There are a number of different agencies, policies and systems that have important roles to play in safeguarding vulnerable people.
On a national level, legislation acts as the framework within which all other groups can operate lawfully. This includes:
- The Care Act 2014 – makes safeguarding a corporate duty for local councils (supersedes No Secrets Policy Document 2000.
- Safeguarding Vulnerable Groups Act 2006 – helps prevent unsuitable persons from gaining access to vulnerable people through their work.
- Health & Social Care Act 2008 – regulations for the health and social care industry
- Public Interest Disclosure Act 1998 – protects whistle-blowers from victimisation
Several national agencies have sprung up as a result of the above legislation being passed. For example, the Disclosure Barring Service (DBS) was formed after the Safeguarding Vulnerable Groups Act came into force and it is their responsibility to keep a database of people that are deemed unsafe to work with vulnerable adults and children so that employers can make informed recruitment decisions. Also, the Care Quality Commission (CQC) came about following the passing of the Health & Social Care Act 2008. It is CQC’s responsibility to ensure organisations that provide care services are meeting national standards.
The Metropolitan Police are another national organisation that have a role to play in safeguarding vulnerable adults. It is their responsibility to investigate claims of abuse.
There are also agencies that operate on a local level to help safeguard vulnerable adults, including:
- In Warwickshire, the Adult Social Care Team can be contacted on 01926 410 410 during office hours.
- At other times, the Social Care Emergency Duty Service can be contacted on 01926 886 922.

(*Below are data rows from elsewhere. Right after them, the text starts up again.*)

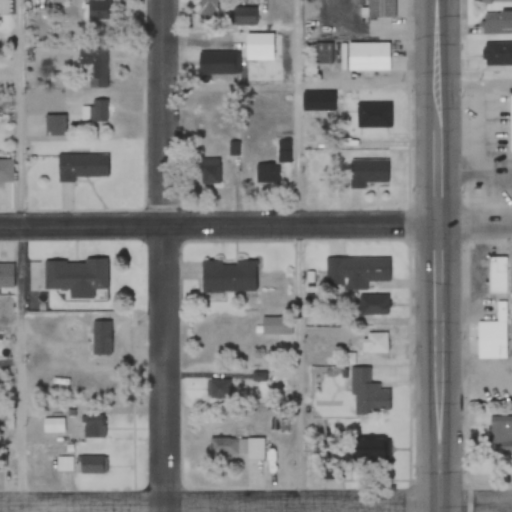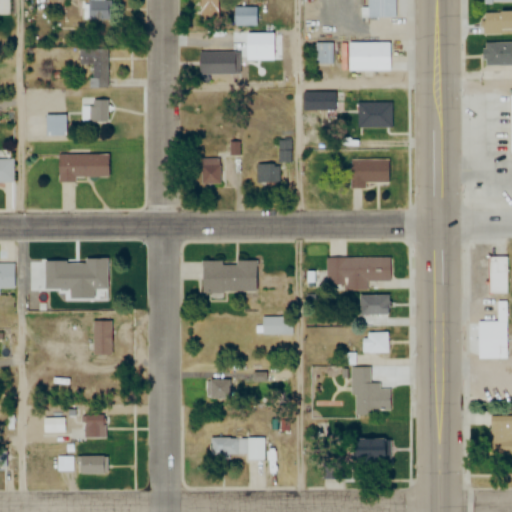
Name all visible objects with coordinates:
building: (495, 1)
building: (208, 9)
building: (380, 9)
building: (97, 10)
building: (243, 16)
building: (496, 21)
building: (323, 54)
building: (496, 54)
building: (366, 57)
building: (95, 65)
building: (312, 101)
building: (95, 112)
building: (374, 115)
building: (510, 124)
building: (55, 125)
building: (274, 165)
building: (82, 167)
building: (210, 171)
building: (369, 173)
road: (476, 224)
road: (220, 226)
road: (24, 255)
road: (164, 255)
road: (303, 255)
road: (441, 256)
building: (355, 272)
building: (498, 275)
building: (228, 276)
building: (96, 283)
building: (373, 305)
building: (277, 326)
building: (494, 335)
building: (101, 339)
building: (376, 343)
road: (12, 365)
building: (369, 396)
building: (94, 428)
building: (500, 436)
building: (237, 448)
building: (365, 451)
building: (65, 464)
building: (93, 465)
road: (477, 505)
road: (221, 508)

- In more serious incidents, Nuneaton Police can be contacted on 02476 641 111
Despite the many policies and agencies involved in the protection of vulnerable adults, there have still been many cases of abuse occurring within a care setting. One example that was heavily reported in the news was the abuse that occurred at Winterbourne View Private Hospital. In 2011, a BBC Panorama investigation revealed that patients were routinely neglected, assaulted and restrained by care staff. Although various organisations were alerted to the malpractices, they were not followed through, resulting in local social services, police, the NHS and CQC being implicated for failing to do their duty. As a result of the investigation, several care staff at Winterbourne View were prosecuted and the hospital was closed down.
If I required further information or advice about safeguarding, I would probably go to my manager or consult with other members of my team in the first instance. I could also speak to other employees and look at the company’s vast library of policies and procedures, particularly the Safeguarding Policy, which is attached to this document. Other sources of information would include the local authority, CQC and my own independent research using books and the Internet.